Implementation:OpenGVLab InternVL MPT Flash Attn Triton
| Knowledge Sources | |
|---|---|
| Domains | GPU Kernel, Flash Attention, Triton Compiler |
| Last Updated | 2026-02-07 14:00 GMT |
Overview
Triton-based FlashAttention implementation providing GPU-optimized fused forward and backward attention kernels with support for causal masking, attention bias (ALiBi), arbitrary sequence lengths, and head dimensions up to 128, ported from HazyResearch's flash-attention repository.
Description
This module provides a high-performance Triton-compiled FlashAttention implementation that fuses the entire attention computation (QK^T, softmax, V multiplication) into a single GPU kernel pass, avoiding materialization of the full attention matrix for significant memory savings.
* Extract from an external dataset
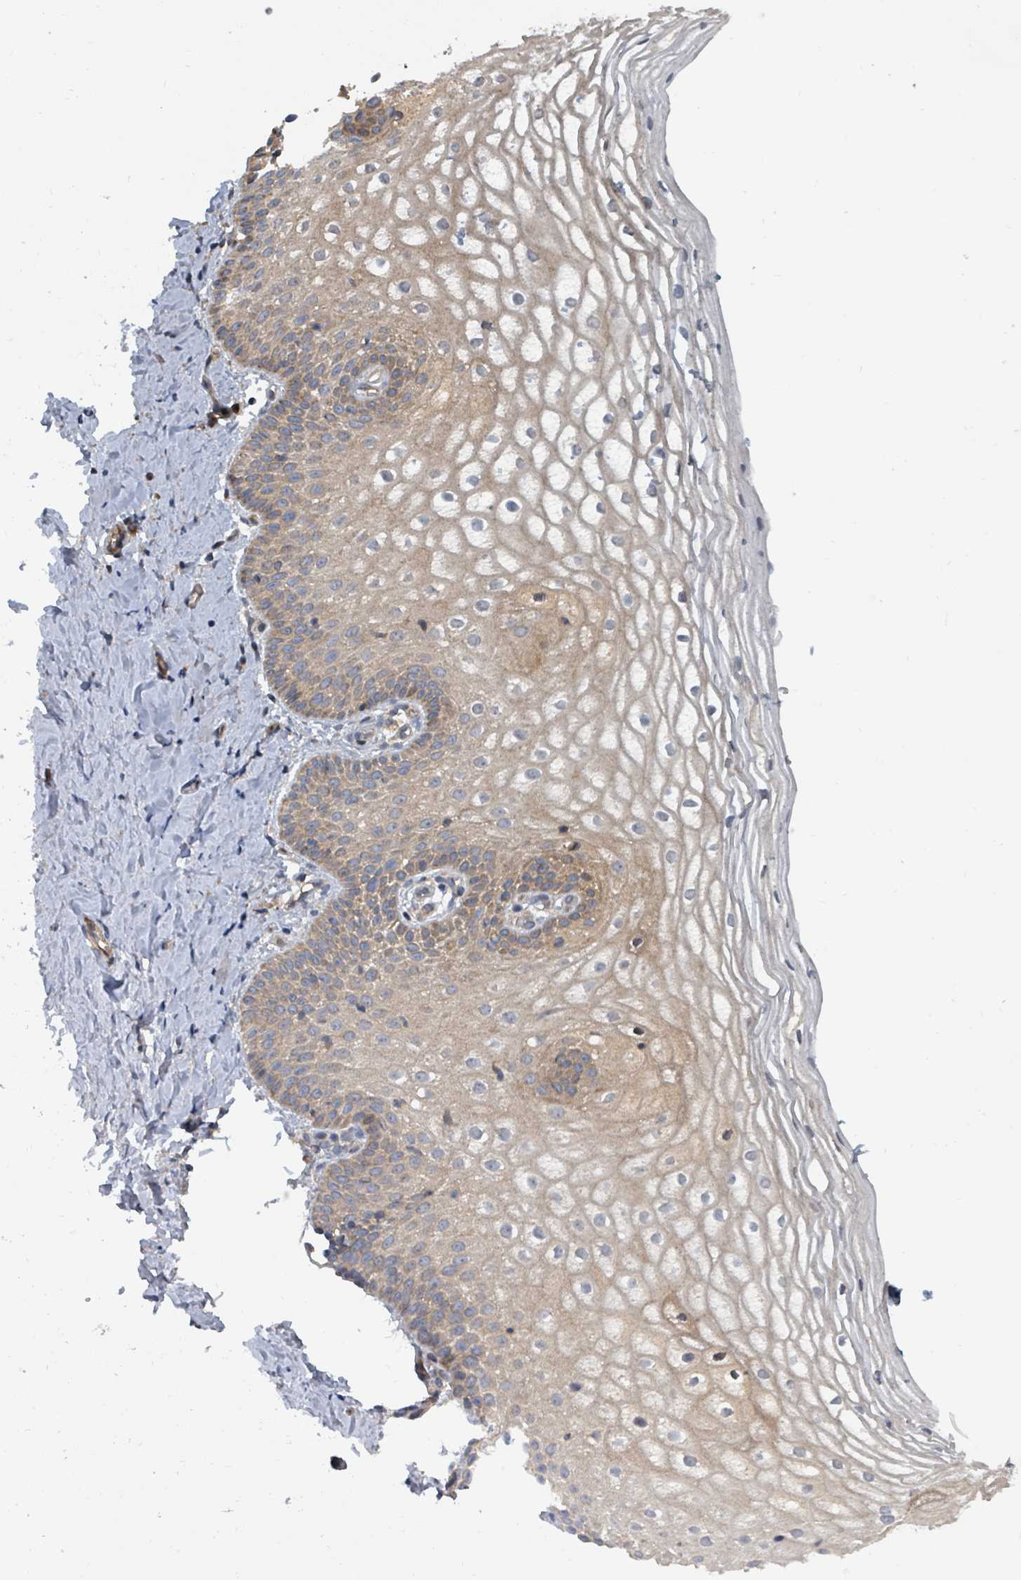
{"staining": {"intensity": "moderate", "quantity": "25%-75%", "location": "cytoplasmic/membranous"}, "tissue": "vagina", "cell_type": "Squamous epithelial cells", "image_type": "normal", "snomed": [{"axis": "morphology", "description": "Normal tissue, NOS"}, {"axis": "topography", "description": "Vagina"}], "caption": "Immunohistochemical staining of unremarkable vagina shows 25%-75% levels of moderate cytoplasmic/membranous protein staining in about 25%-75% of squamous epithelial cells. (Brightfield microscopy of DAB IHC at high magnification).", "gene": "DPM1", "patient": {"sex": "female", "age": 56}}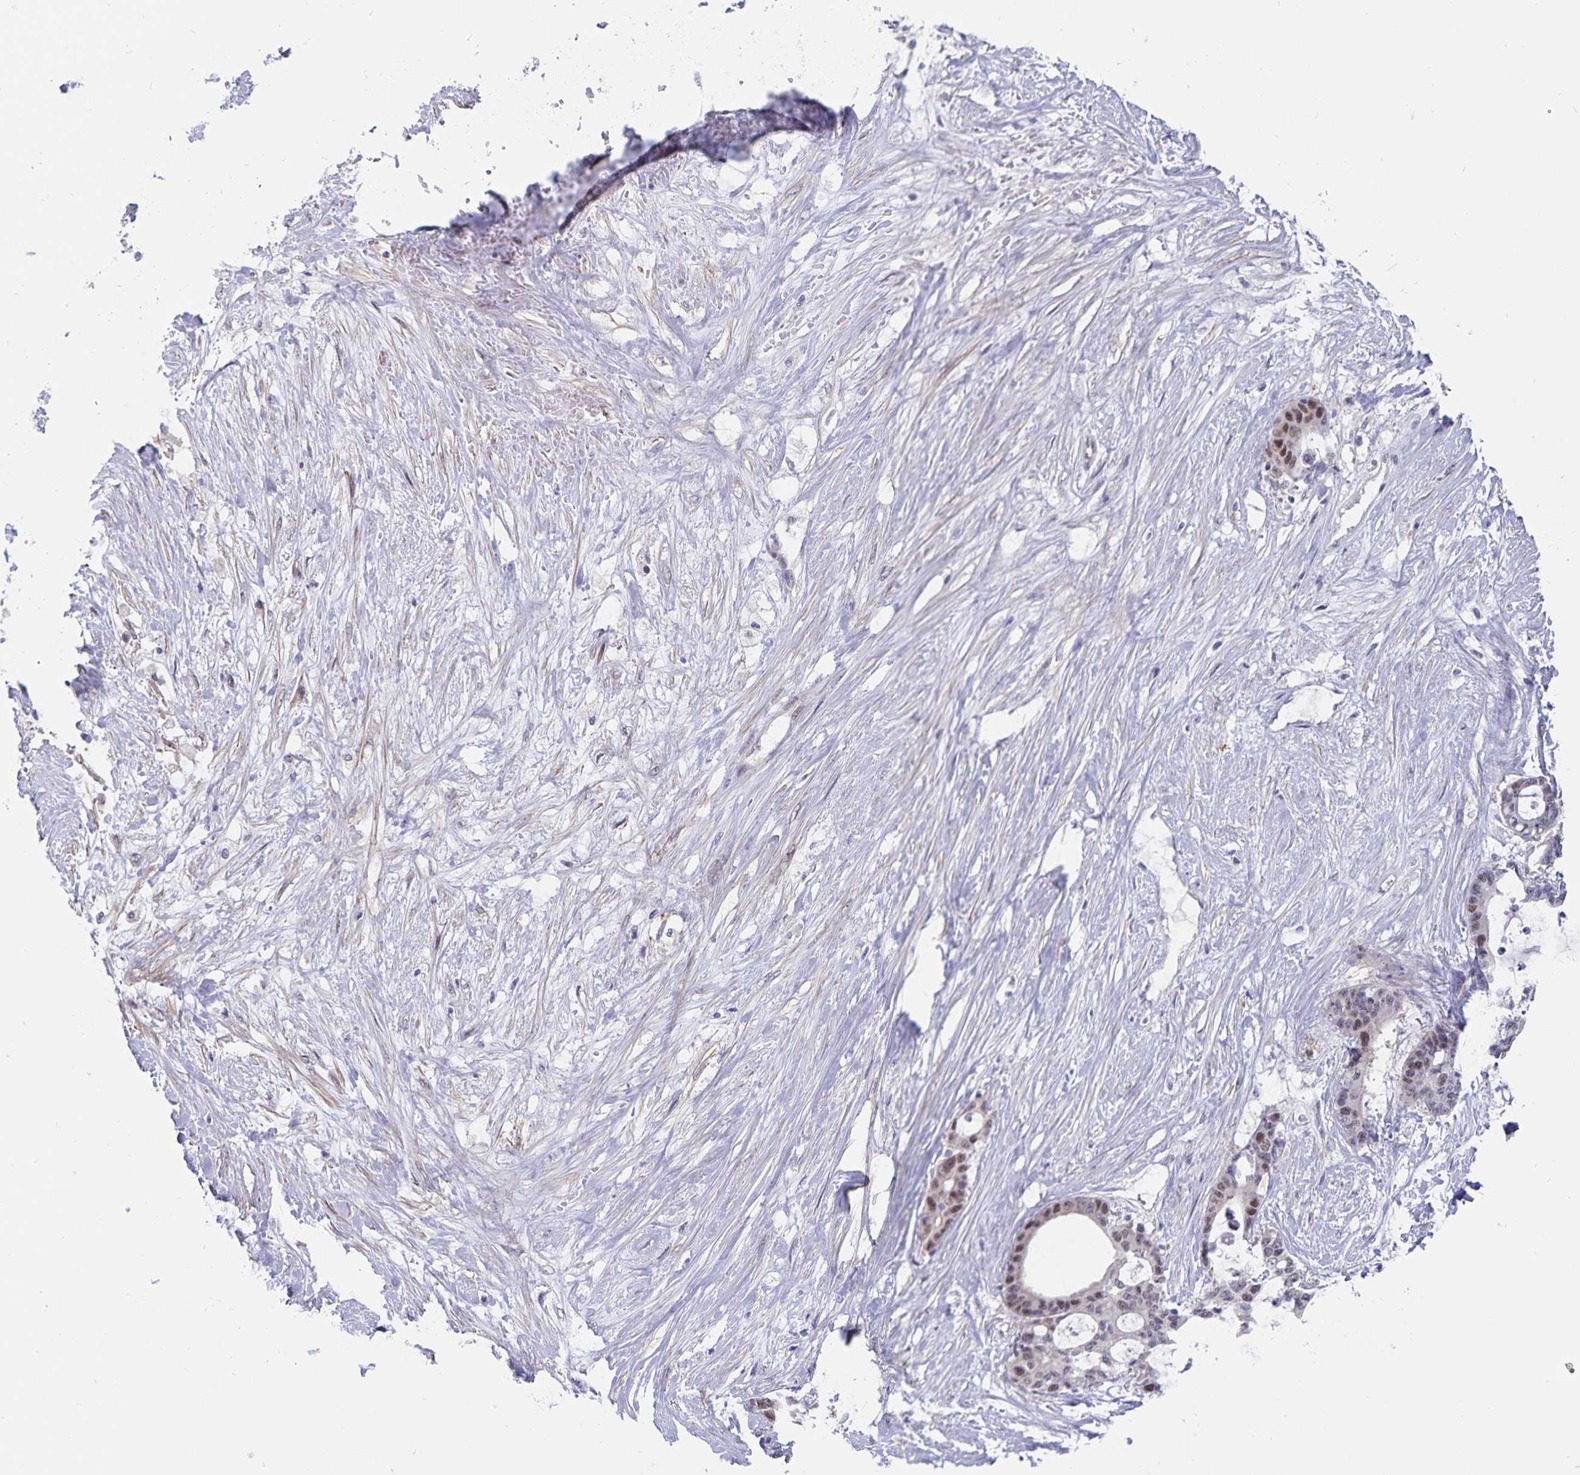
{"staining": {"intensity": "moderate", "quantity": "25%-75%", "location": "nuclear"}, "tissue": "liver cancer", "cell_type": "Tumor cells", "image_type": "cancer", "snomed": [{"axis": "morphology", "description": "Normal tissue, NOS"}, {"axis": "morphology", "description": "Cholangiocarcinoma"}, {"axis": "topography", "description": "Liver"}, {"axis": "topography", "description": "Peripheral nerve tissue"}], "caption": "A micrograph of liver cancer (cholangiocarcinoma) stained for a protein displays moderate nuclear brown staining in tumor cells.", "gene": "BAG6", "patient": {"sex": "female", "age": 73}}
Forward Kernel (_fwd_kernel): A Triton JIT-compiled kernel that implements the online softmax algorithm (log-sum-exp tracking) to compute attention in a single pass over key-value blocks. It uses heuristic-based specialization for even/odd sequence lengths and head dimensions to minimize boundary-checking overhead. Supports three attention bias types: none, vector (1D per-key bias for ALiBi), and matrix (2D query-key bias). The kernel operates on blocks of size BLOCK_M x BLOCK_N (typically 128x128) with configurable warps.
Backward Kernels: Two backward kernels implement the gradient computation: _bwd_preprocess_do_o_dot computes the delta values (dot product of output and grad-output), and _bwd_kernel_one_col_block computes dQ, dK, dV gradients with optional sequence-parallel mode using atomic adds for better parallelism on small batch sizes. The backward kernel uses Triton autotuning to select between sequential and parallel configurations.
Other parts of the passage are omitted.